News Release

New Study: Majority of Doctors Want National Health Insurance

The largest survey ever conducted among doctors on the issue of healthcare financing reform just found that 59 percent of doctors “support government legislation to establish national health insurance,” while 32 percent oppose it and 9 percent are neutral.

Such plans typically involve a single, federally administered social insurance fund that guarantees healthcare coverage for everyone, much like Medicare currently does for seniors. The plans typically eliminate or substantially reduce the role of private insurance companies in the healthcare financing system, but still allow patients to go to the doctors of their choice.
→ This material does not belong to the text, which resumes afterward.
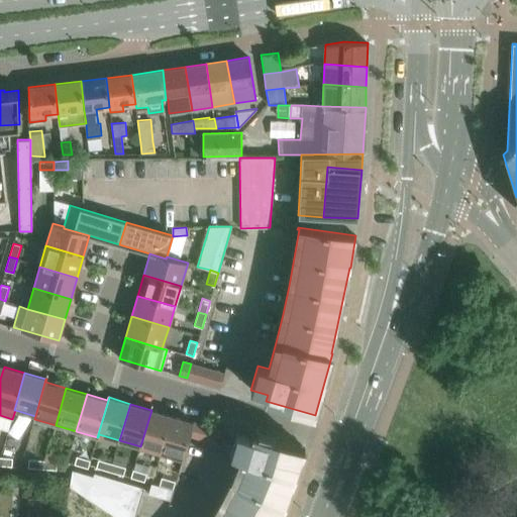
[(151,410),(140,446),(162,452),(172,416),(151,410)]
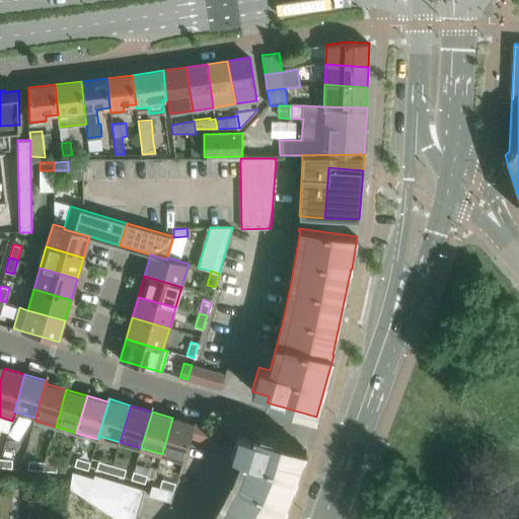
[(194,424),(172,418),(162,454),(182,461),(183,461),(194,424)]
The new findings reflect an increase of 10 percent in physician support for national health insurance since 2002, when a similar survey was conducted. The full study, which was published yesterday in the Annals of Internal Medicine, a leading medical journal, is available online.

RONALD ACKERMANN, MD
Ackermann, associate director of the Center for Health Policy and Professionalism Research at Indiana University’s School of Medicine and co-author of the study, said today: “Across the board, more physicians feel that our fragmented and for-profit insurance system is obstructing good patient care, and a majority now support national insurance as the remedy.” An estimated 47 million Americans currently lack health insurance coverage and another 50 million are believed to be underinsured. At the same time, healthcare costs in the United States are rising at a rate of about 7 percent a year, twice the rate of inflation.

AARON CARROLL, MD
Carroll, director of Indiana University’s Center for Health Policy and Professionalism Research and lead author of the study, commented: “Many claim to speak for physicians and reflect their views. We asked doctors directly and found that, contrary to conventional wisdom, most doctors support the government creating national health insurance.”

DAVID HIMMELSTEIN, MD
Himmelstein, an associate professor of medicine at Harvard, is a health policy expert (but not an author of the new study). He said today: “When Clinton, McCain and Obama propose incremental health reforms like mandates and tax credits, they are not responding to physicians’ concerns, but to those of the insurance and pharmaceutical industries. Doctors are telling them that we need single-payer national health insurance to give all of our patients quality, affordable health care.”